I very much appreciated your speech, Ms. Osmani, after that of my colleague Mr. Harvey. We're talking here about people who are exploited by our country. There are approximately 500,000 undocumented workers, as Mr. Telegdi mentioned, and we are taking in an increasing number of temporary workers who have no rights. That's what you emphasized, and you mentioned that that's what we must really attack if we are a responsible government. That's what the clause at the end of Bill refers to. That's really what is critical. I'm going to work so that we can achieve a result.
Going back to the question of live-in caregivers. In other provinces, we were told more about that. Someone pointed out the problem, for families living in a province that does not have an adequate child care system, in having to depend on this kind of worker to provide partial child care.

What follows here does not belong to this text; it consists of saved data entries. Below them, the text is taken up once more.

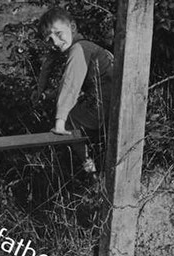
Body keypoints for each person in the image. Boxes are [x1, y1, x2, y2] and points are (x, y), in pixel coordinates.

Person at [32, 7, 114, 173]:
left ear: (73, 27)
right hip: (114, 101)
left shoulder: (78, 50)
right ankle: (97, 163)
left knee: (70, 119)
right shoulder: (86, 46)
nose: (55, 42)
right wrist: (44, 93)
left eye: (59, 34)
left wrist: (60, 122)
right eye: (49, 39)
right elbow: (63, 80)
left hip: (106, 104)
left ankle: (89, 167)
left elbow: (71, 85)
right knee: (76, 111)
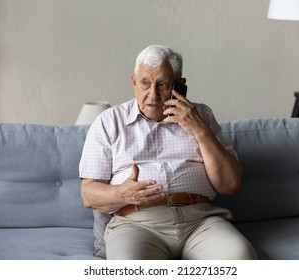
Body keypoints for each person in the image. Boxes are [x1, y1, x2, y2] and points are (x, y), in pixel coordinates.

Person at [79, 45, 257, 260]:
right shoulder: (109, 122)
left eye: (162, 84)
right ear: (134, 82)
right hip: (137, 224)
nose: (152, 94)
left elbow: (229, 185)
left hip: (201, 221)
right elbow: (88, 194)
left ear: (179, 86)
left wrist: (200, 131)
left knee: (240, 258)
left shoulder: (201, 115)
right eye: (145, 83)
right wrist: (122, 194)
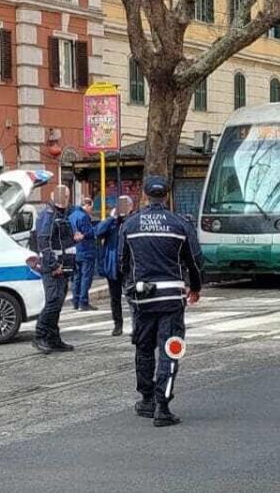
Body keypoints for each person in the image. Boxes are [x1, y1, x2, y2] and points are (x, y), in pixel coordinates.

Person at [118, 177, 203, 427]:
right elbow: (196, 260)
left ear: (145, 195)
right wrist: (195, 287)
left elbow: (121, 263)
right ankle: (163, 406)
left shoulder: (130, 224)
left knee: (143, 346)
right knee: (170, 349)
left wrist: (128, 288)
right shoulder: (180, 224)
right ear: (167, 196)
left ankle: (146, 399)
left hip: (142, 298)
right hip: (172, 299)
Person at [32, 185, 81, 354]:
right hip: (54, 268)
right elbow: (44, 242)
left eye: (66, 196)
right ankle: (40, 336)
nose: (65, 199)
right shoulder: (49, 215)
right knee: (53, 302)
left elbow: (60, 241)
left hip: (63, 267)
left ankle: (53, 338)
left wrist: (74, 240)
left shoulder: (61, 215)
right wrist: (53, 265)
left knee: (58, 303)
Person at [94, 196, 133, 337]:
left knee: (132, 297)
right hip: (113, 266)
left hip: (129, 265)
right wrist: (111, 218)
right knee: (115, 298)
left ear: (130, 207)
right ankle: (118, 325)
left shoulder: (132, 221)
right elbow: (97, 232)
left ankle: (136, 325)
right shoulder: (112, 223)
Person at [68, 197, 98, 311]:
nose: (91, 210)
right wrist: (95, 230)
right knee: (86, 277)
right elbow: (88, 232)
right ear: (88, 205)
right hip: (86, 250)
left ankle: (75, 302)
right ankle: (83, 302)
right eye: (91, 207)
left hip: (75, 251)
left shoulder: (71, 216)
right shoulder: (84, 216)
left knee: (77, 277)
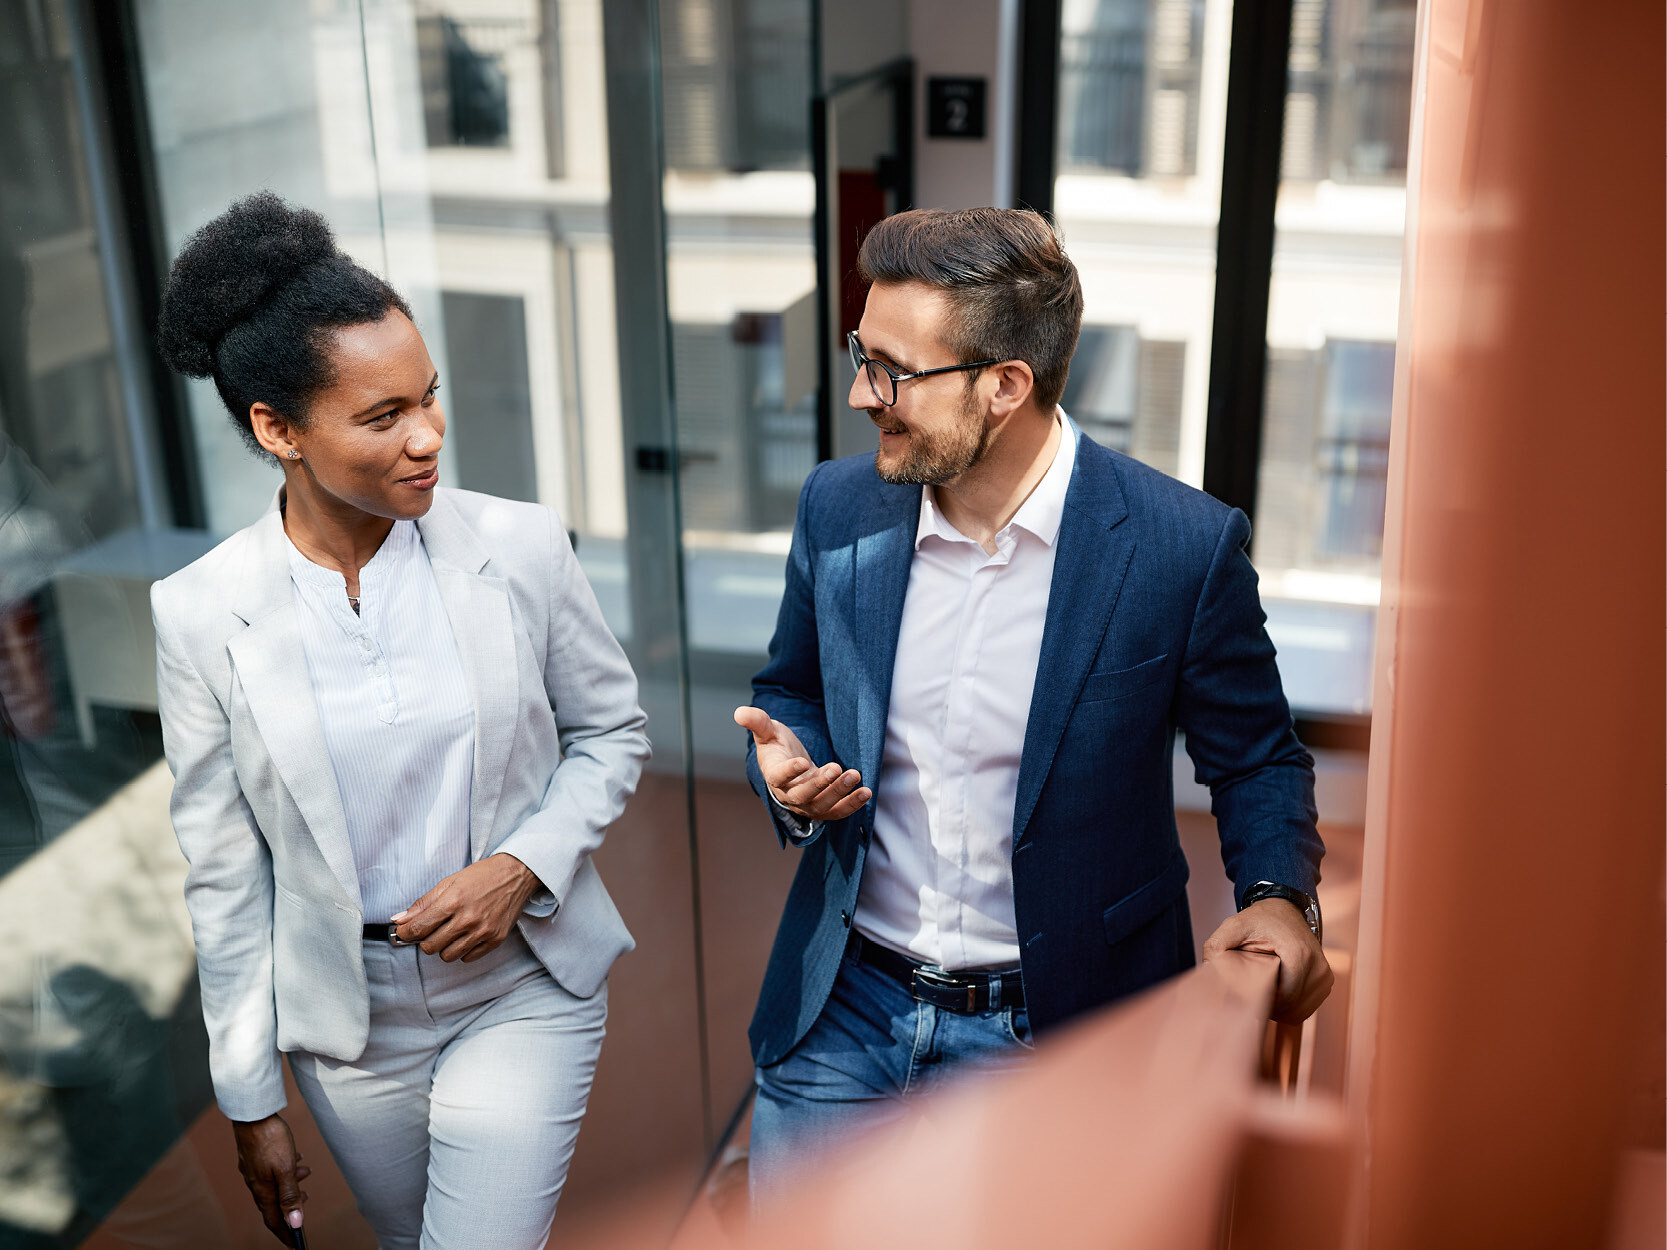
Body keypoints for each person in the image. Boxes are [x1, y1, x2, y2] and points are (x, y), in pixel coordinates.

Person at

From a statistical point of view, or based on what you know, is there less demand for live-in caregivers in Quebec, since there is a good child care system there?
:
Ms. Osmani, Ms. Ouar, we are taking note of your seven recommendations for live-in caregivers. They are all the more important since, as we know, the population is aging virtually across Canada. There's also the work that you do with students. You very often babysit children. That's very important, and we are taking note of the seven recommendations that you've made here today.

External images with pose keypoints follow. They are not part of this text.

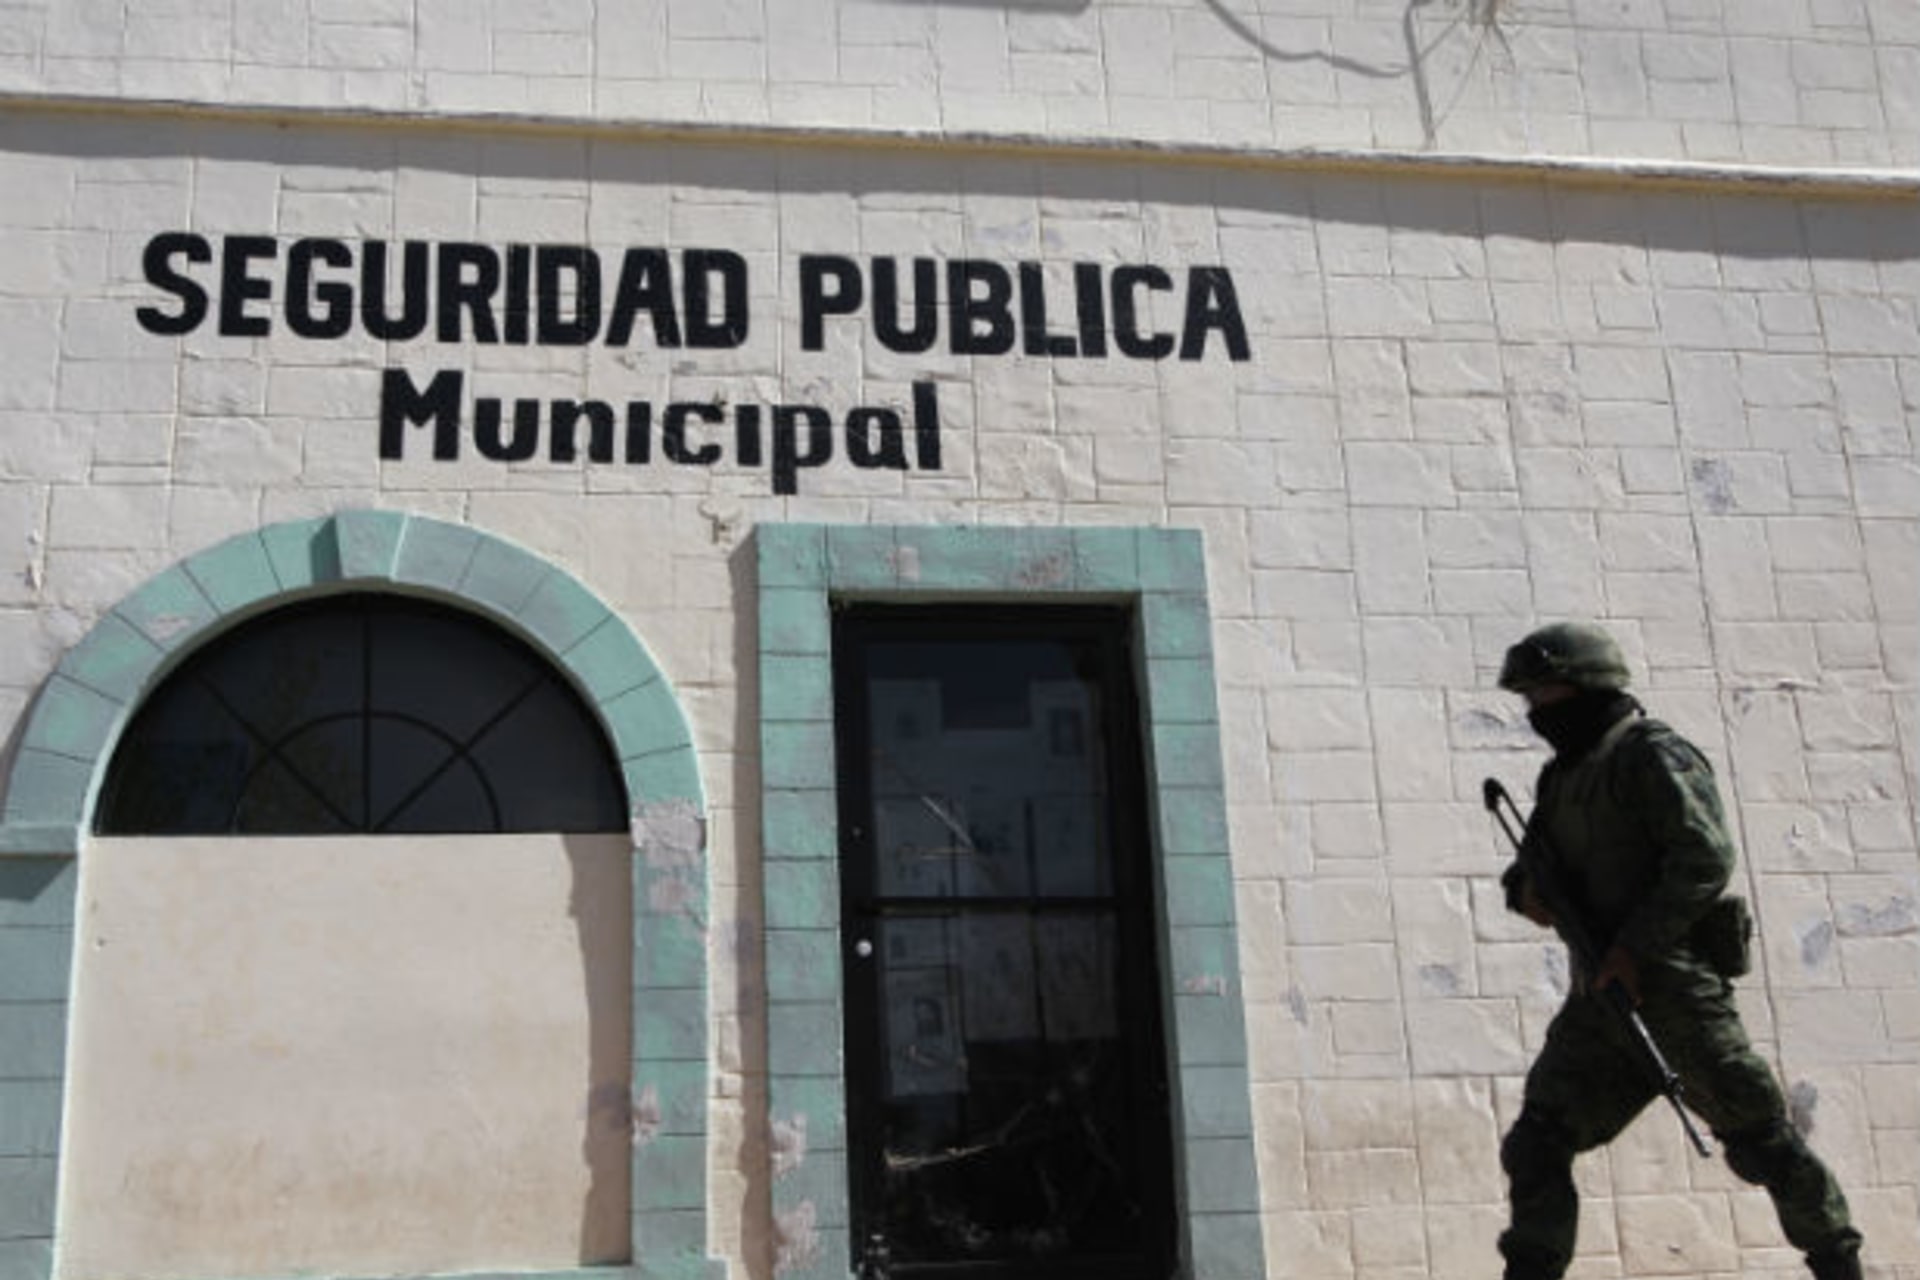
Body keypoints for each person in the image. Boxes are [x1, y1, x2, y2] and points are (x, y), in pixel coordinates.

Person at [1493, 621, 1864, 1280]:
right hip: (1600, 1002)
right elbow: (1532, 867)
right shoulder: (1561, 778)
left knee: (1761, 1141)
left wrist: (1633, 950)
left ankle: (1838, 1262)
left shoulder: (1652, 755)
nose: (1536, 713)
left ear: (1585, 687)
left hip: (1675, 987)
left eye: (1544, 695)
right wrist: (1528, 892)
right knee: (1538, 1140)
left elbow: (1703, 857)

We're not promising you that we'll solve the problems, but I do promise that I won't be like Ms. Folco. In 10 years, I won't be telling you that we'd think we were still at the same point. I hope we'll be able to do justice to your work.
As for my other friends, I hope we'll be able to make them understand more clearly what Bill is. Ensuring that someone who works here no longer needs to leave the country to file an immigration application, reducing the cost of an immigration application by half, making the matter easier through all kinds of ways, these are major challenges. There are nearly 500,000 undocumented workers in Canada. These people have nothing, no references; they do not exist, but they are here. As you'll understand, we have to do some housekeeping. I'm obviously not talking about sending them back to their countries, but about regularizing the situation. That's an important challenge, and it's with you that we have to work. You are our partners in this matter. We've come to see you here today because we are aware of the problem. We have to work together to advance this. I take note of that and I want you to be aware of that.

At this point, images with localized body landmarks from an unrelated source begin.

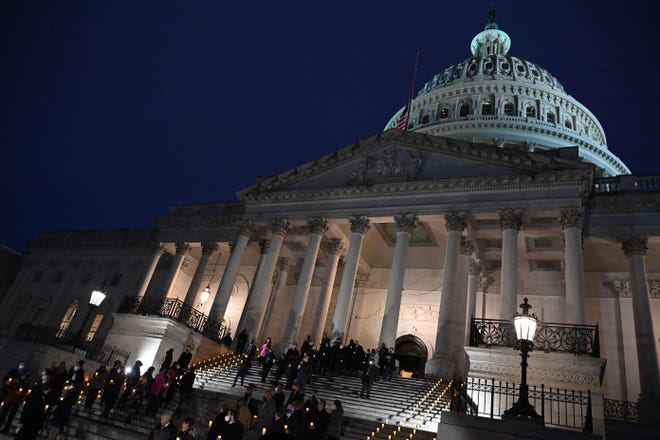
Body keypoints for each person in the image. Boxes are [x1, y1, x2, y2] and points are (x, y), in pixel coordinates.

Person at [0, 365, 29, 433]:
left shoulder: (25, 384)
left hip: (17, 401)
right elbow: (8, 387)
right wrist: (12, 392)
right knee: (3, 413)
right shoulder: (15, 381)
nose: (23, 376)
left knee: (11, 416)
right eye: (23, 375)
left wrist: (21, 393)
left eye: (25, 375)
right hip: (9, 399)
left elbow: (25, 391)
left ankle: (6, 429)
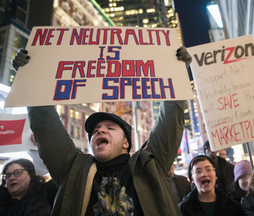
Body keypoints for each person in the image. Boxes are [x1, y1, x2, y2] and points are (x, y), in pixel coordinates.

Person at [11, 46, 192, 216]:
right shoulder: (72, 169)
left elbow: (170, 121)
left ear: (126, 143)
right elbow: (45, 125)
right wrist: (29, 75)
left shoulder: (149, 165)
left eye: (110, 128)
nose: (100, 131)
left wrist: (176, 72)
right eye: (96, 130)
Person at [179, 155, 245, 216]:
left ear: (216, 175)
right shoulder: (182, 209)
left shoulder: (233, 206)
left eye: (208, 169)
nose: (204, 174)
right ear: (192, 179)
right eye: (198, 171)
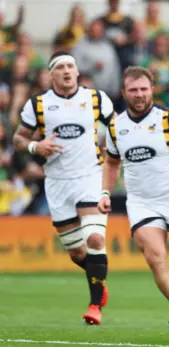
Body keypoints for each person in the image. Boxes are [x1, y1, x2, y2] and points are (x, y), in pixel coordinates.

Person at [13, 52, 113, 324]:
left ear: (77, 72)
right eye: (60, 67)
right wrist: (37, 146)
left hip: (90, 177)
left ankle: (94, 306)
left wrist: (111, 152)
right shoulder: (38, 104)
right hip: (57, 182)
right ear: (51, 74)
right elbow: (19, 139)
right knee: (77, 253)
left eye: (71, 66)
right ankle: (98, 279)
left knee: (95, 239)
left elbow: (117, 128)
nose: (67, 71)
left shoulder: (96, 99)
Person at [97, 66, 169, 317]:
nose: (139, 94)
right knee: (154, 256)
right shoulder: (115, 127)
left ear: (152, 90)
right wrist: (104, 193)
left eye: (144, 89)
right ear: (124, 93)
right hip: (141, 202)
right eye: (133, 90)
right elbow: (112, 163)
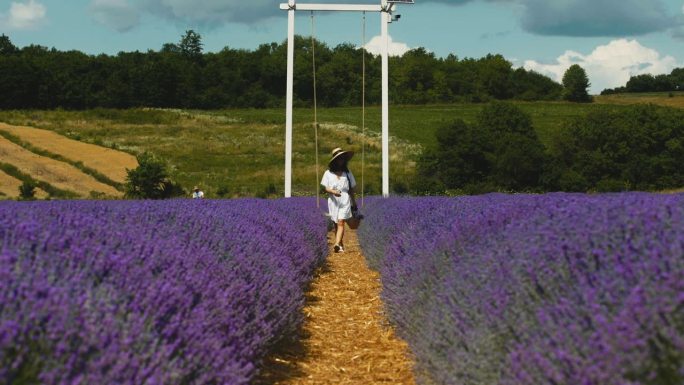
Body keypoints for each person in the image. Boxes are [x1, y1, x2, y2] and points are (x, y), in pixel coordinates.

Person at [320, 147, 357, 253]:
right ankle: (340, 244)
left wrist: (354, 203)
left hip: (345, 199)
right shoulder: (328, 173)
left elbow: (351, 189)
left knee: (341, 222)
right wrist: (333, 191)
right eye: (339, 158)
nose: (341, 160)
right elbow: (325, 187)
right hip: (333, 200)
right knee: (336, 223)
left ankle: (336, 244)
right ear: (335, 160)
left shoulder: (348, 173)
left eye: (342, 158)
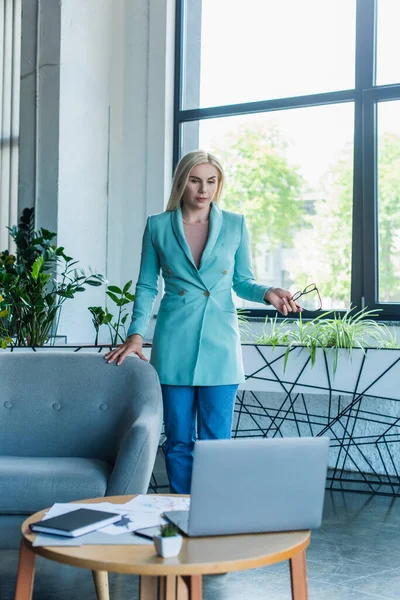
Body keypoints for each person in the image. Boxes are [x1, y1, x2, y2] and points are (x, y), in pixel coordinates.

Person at [105, 150, 301, 493]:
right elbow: (148, 285)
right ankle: (182, 512)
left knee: (216, 443)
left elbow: (241, 281)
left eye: (211, 181)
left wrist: (268, 291)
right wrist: (136, 335)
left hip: (220, 344)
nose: (203, 189)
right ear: (182, 181)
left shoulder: (236, 224)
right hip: (174, 340)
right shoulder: (158, 226)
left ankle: (213, 515)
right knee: (179, 439)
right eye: (195, 180)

Mr. Henaway, you made some comments. I understand them, but I would like to be able to sit down with you and to explain to you properly what is going on, what our aim is. If my Liberal colleagues and those from the other parties don't agree, they can vote against this bill and defeat it, since our government is a minority government. Everything we're telling you is thus conditional on the bill's passage. I would appreciate that the truth be told everywhere, and that's the situation.
:
I just want to respond quickly.
There's been a lot of discussion about the complexities of regularizing people. Somehow it seems to be very complicated, yet under the low-skilled pilot project and the temporary foreign worker program, it takes a week to bring somebody here. In five days, with an LMO in a federal job bank, you can bring someone here. But then somehow the issue becomes that it's too complicated to regularize them, or to actually deal with the backlog. Somehow, under the low-skilled pilot project it takes five days, yet we have a 600,000-person backlog.
The other question around that, the other point, is the issue of security checks and family reunification. Somehow, after you're accepted there is no time limit for the background check. So you have families.... I want to speak about the Sri Lankan community. The average is supposed to be eight to twelve months to deal with somewhere around 50% to 60% of the applicants. With the majority of people we see it takes three years and onwards to actually deal with the issue of family reunification and sponsorship.
The role that the security apparatus plays in terms of CSIS being involved in these supposed background checks gives them this unlimited time. It think it's a huge part of this backlog, and that's something that hopefully will be addressed through this committee as well. There are ways to deal with this.